U.S.S.G. § 4A1.2, comment. (n. 8). An upward departure from the guidelines is appropriate when the criminal history category does not adequately reflect the seriousness of a defendant's criminal history, or if the defendant's recidivism demonstrates that he does not take the seriousness of his criminal conduct seriously. U.S.S.G. § 4A1.3; United States v. Bennett, 975 F.2d 305, 309-10 (6th Cir. 1992); United States v. Feinman, 930 F.2d 495, 501 (6th Cir. 1991).

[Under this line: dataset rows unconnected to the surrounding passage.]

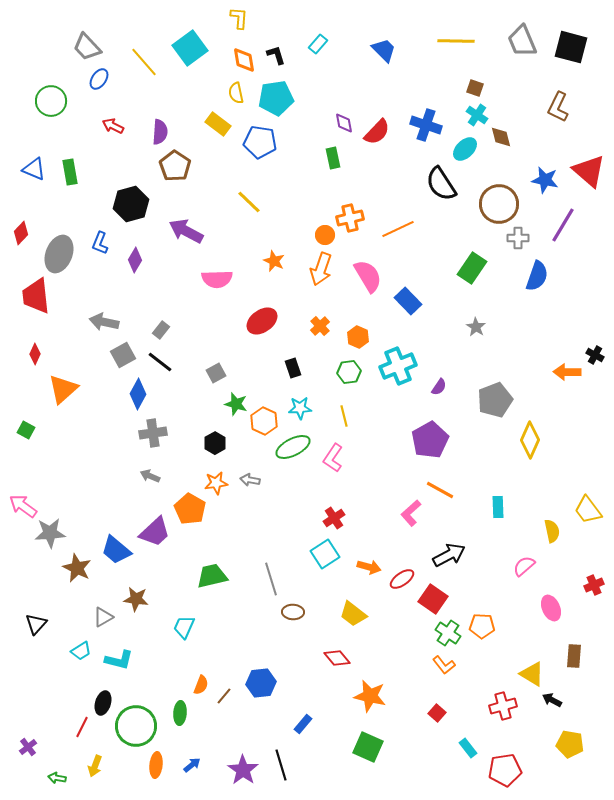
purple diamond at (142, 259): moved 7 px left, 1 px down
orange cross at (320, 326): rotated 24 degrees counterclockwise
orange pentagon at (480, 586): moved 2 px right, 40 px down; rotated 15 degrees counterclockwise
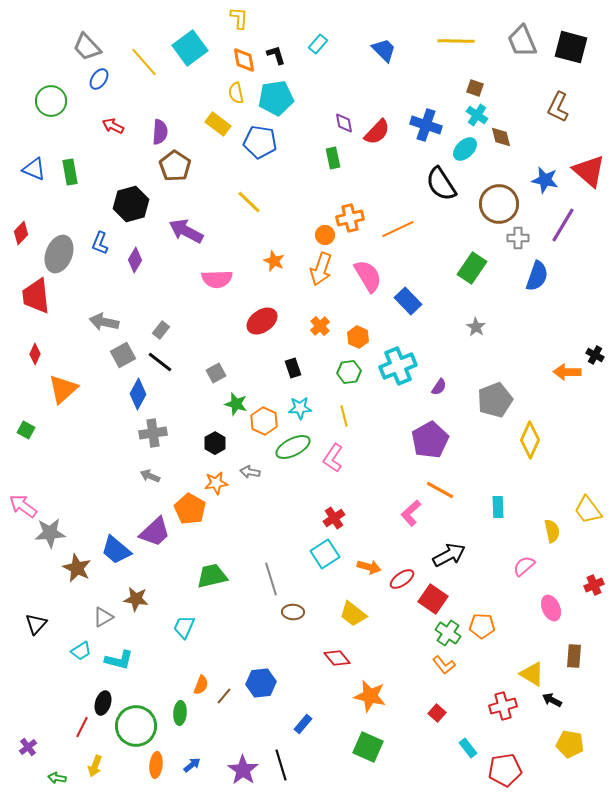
gray arrow at (250, 480): moved 8 px up
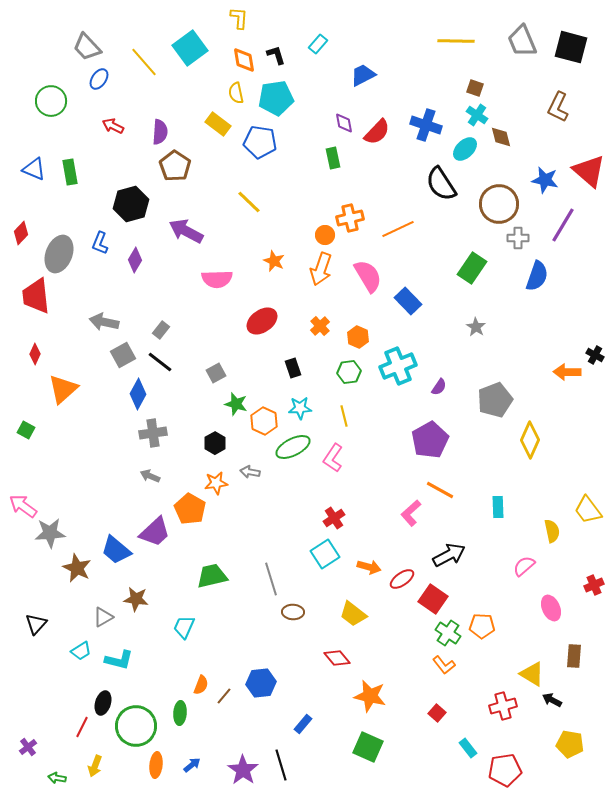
blue trapezoid at (384, 50): moved 21 px left, 25 px down; rotated 72 degrees counterclockwise
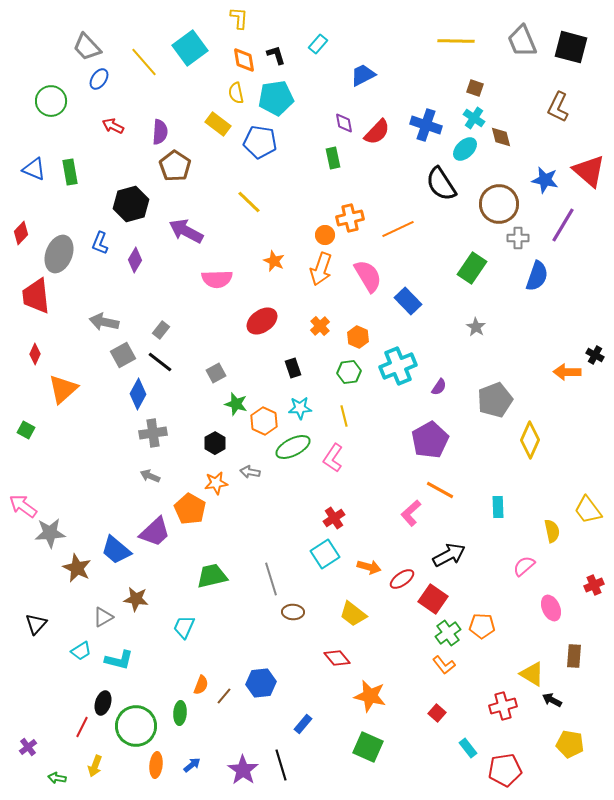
cyan cross at (477, 115): moved 3 px left, 3 px down
green cross at (448, 633): rotated 20 degrees clockwise
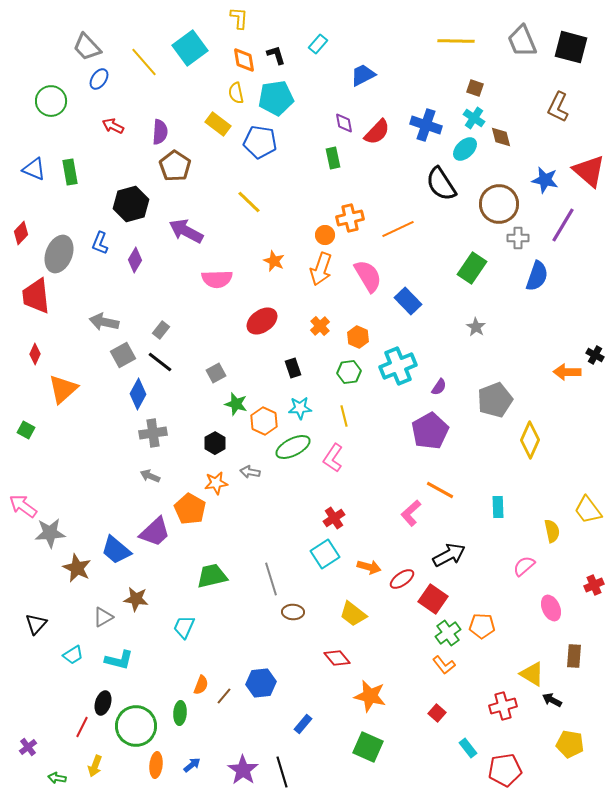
purple pentagon at (430, 440): moved 9 px up
cyan trapezoid at (81, 651): moved 8 px left, 4 px down
black line at (281, 765): moved 1 px right, 7 px down
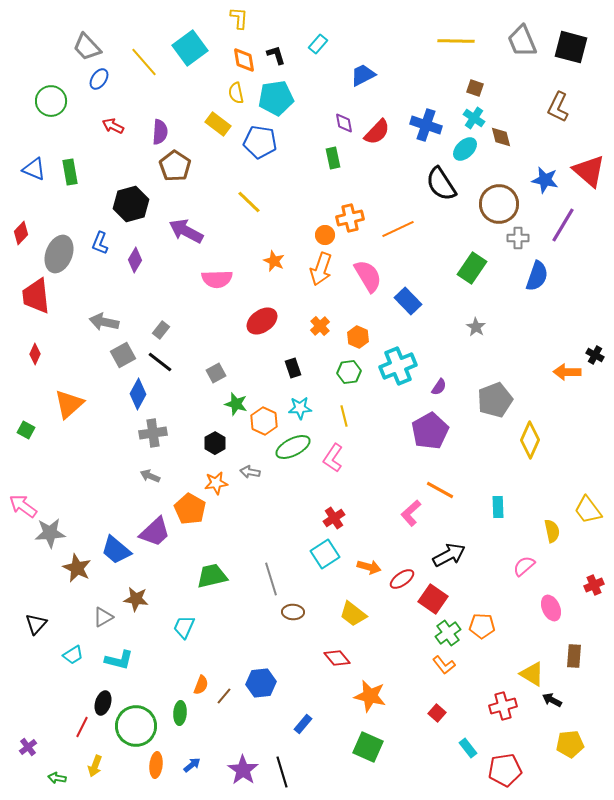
orange triangle at (63, 389): moved 6 px right, 15 px down
yellow pentagon at (570, 744): rotated 16 degrees counterclockwise
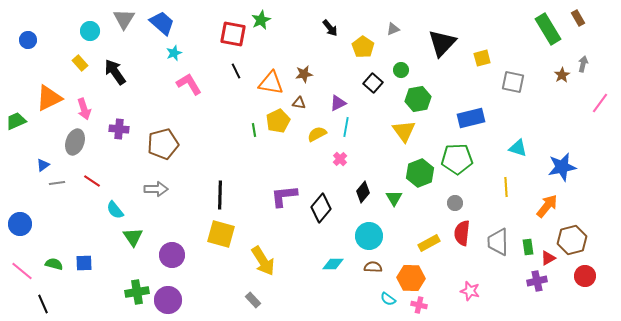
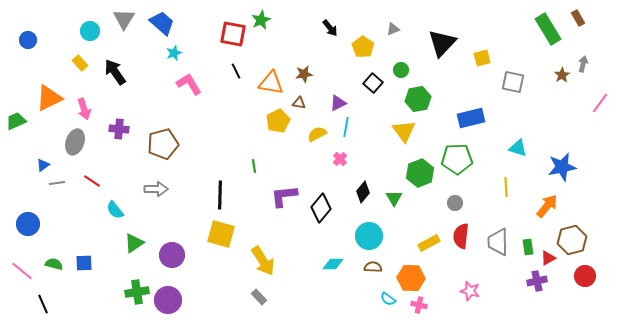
green line at (254, 130): moved 36 px down
blue circle at (20, 224): moved 8 px right
red semicircle at (462, 233): moved 1 px left, 3 px down
green triangle at (133, 237): moved 1 px right, 6 px down; rotated 30 degrees clockwise
gray rectangle at (253, 300): moved 6 px right, 3 px up
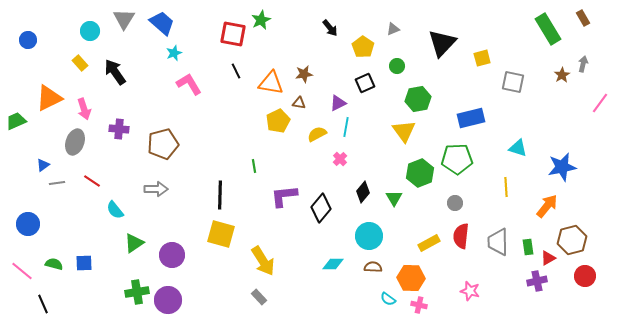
brown rectangle at (578, 18): moved 5 px right
green circle at (401, 70): moved 4 px left, 4 px up
black square at (373, 83): moved 8 px left; rotated 24 degrees clockwise
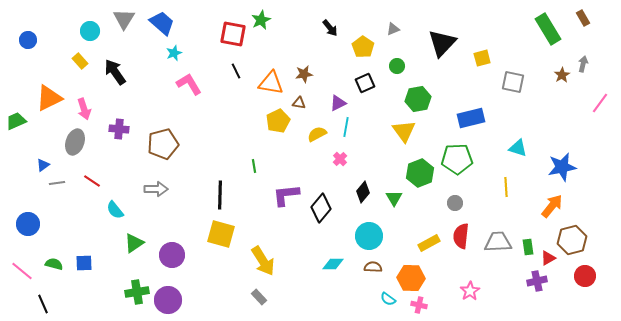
yellow rectangle at (80, 63): moved 2 px up
purple L-shape at (284, 196): moved 2 px right, 1 px up
orange arrow at (547, 206): moved 5 px right
gray trapezoid at (498, 242): rotated 88 degrees clockwise
pink star at (470, 291): rotated 24 degrees clockwise
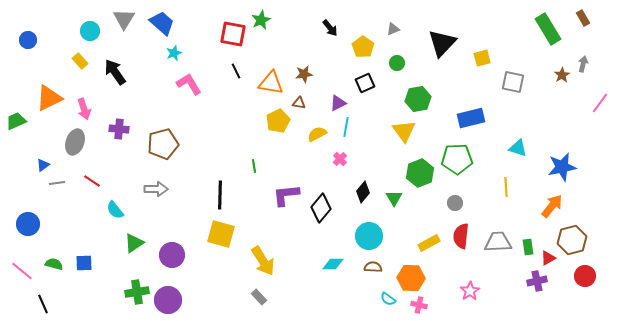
green circle at (397, 66): moved 3 px up
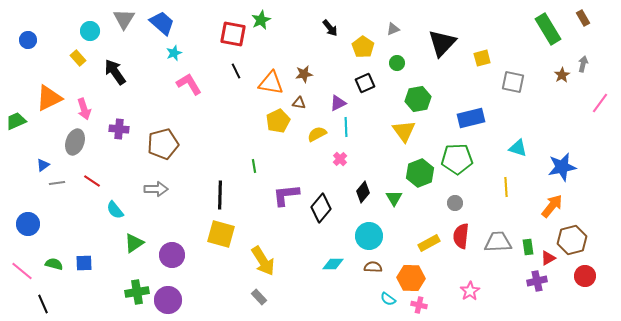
yellow rectangle at (80, 61): moved 2 px left, 3 px up
cyan line at (346, 127): rotated 12 degrees counterclockwise
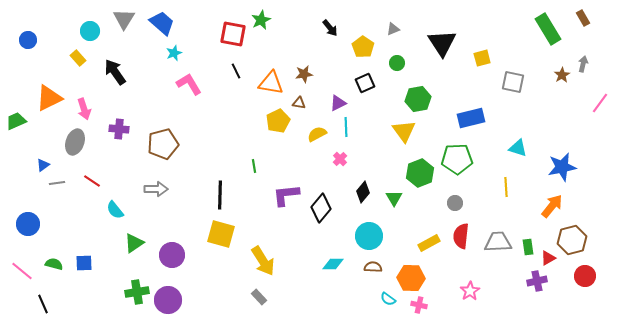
black triangle at (442, 43): rotated 16 degrees counterclockwise
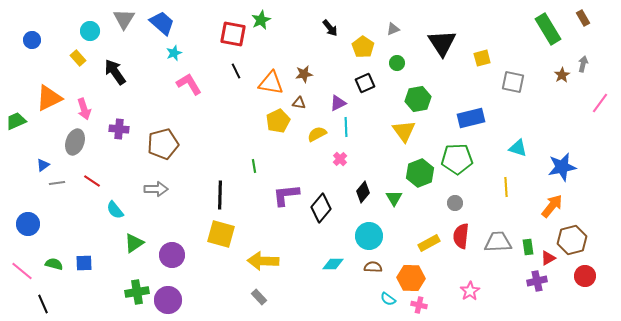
blue circle at (28, 40): moved 4 px right
yellow arrow at (263, 261): rotated 124 degrees clockwise
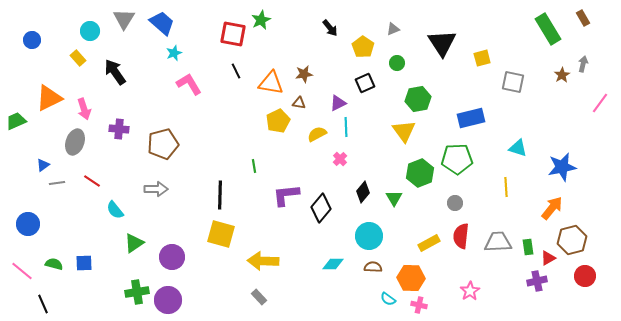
orange arrow at (552, 206): moved 2 px down
purple circle at (172, 255): moved 2 px down
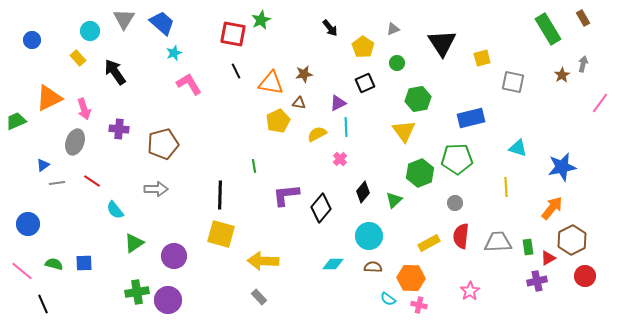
green triangle at (394, 198): moved 2 px down; rotated 18 degrees clockwise
brown hexagon at (572, 240): rotated 12 degrees counterclockwise
purple circle at (172, 257): moved 2 px right, 1 px up
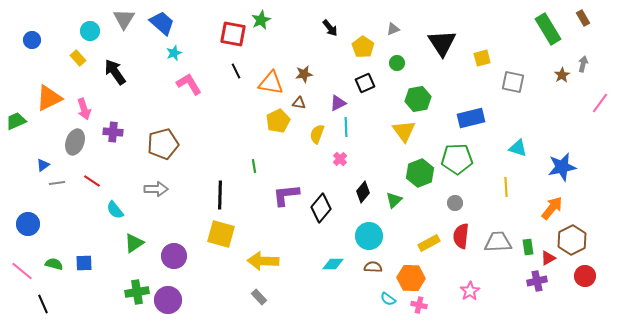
purple cross at (119, 129): moved 6 px left, 3 px down
yellow semicircle at (317, 134): rotated 42 degrees counterclockwise
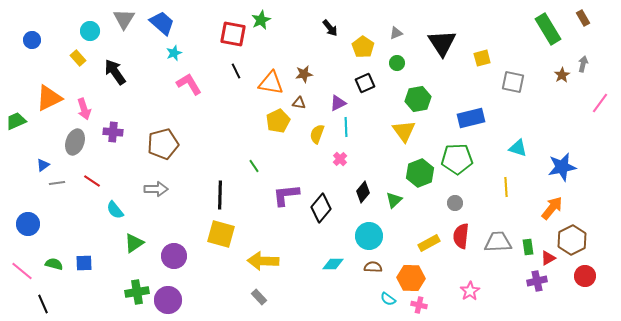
gray triangle at (393, 29): moved 3 px right, 4 px down
green line at (254, 166): rotated 24 degrees counterclockwise
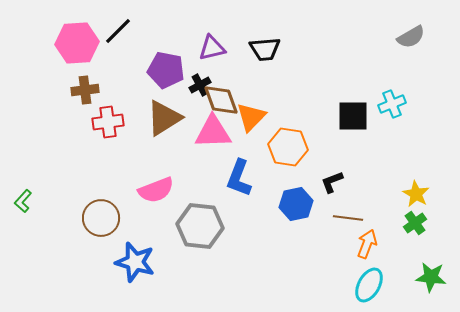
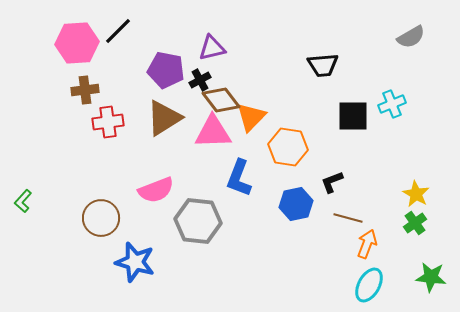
black trapezoid: moved 58 px right, 16 px down
black cross: moved 5 px up
brown diamond: rotated 18 degrees counterclockwise
brown line: rotated 8 degrees clockwise
gray hexagon: moved 2 px left, 5 px up
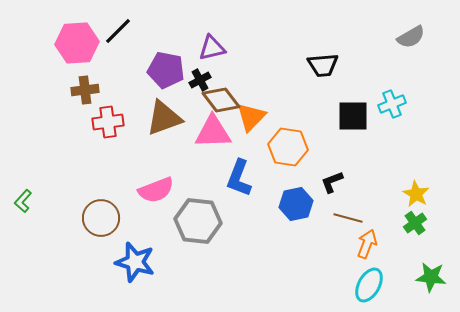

The presentence report provided Fountain with notice that a departure might be in order. At sentencing, the court explicitly set forth its reasons for departing from the guideline range, finding that Fountain's criminal history was "dramatically understated" and that his recidivism indicated that he did not take seriously the nature of his criminal conduct. The court's decision to depart was supported by the guidelines and the law of this circuit. We find no plain error and believe that the district court acted within its discretion when it departed upward from the guideline range.
IV.
Finding no error in the proceedings below that require reversal with respect to either McEaddy or Fountain, we AFFIRM the judgments of conviction and sentence in both cases.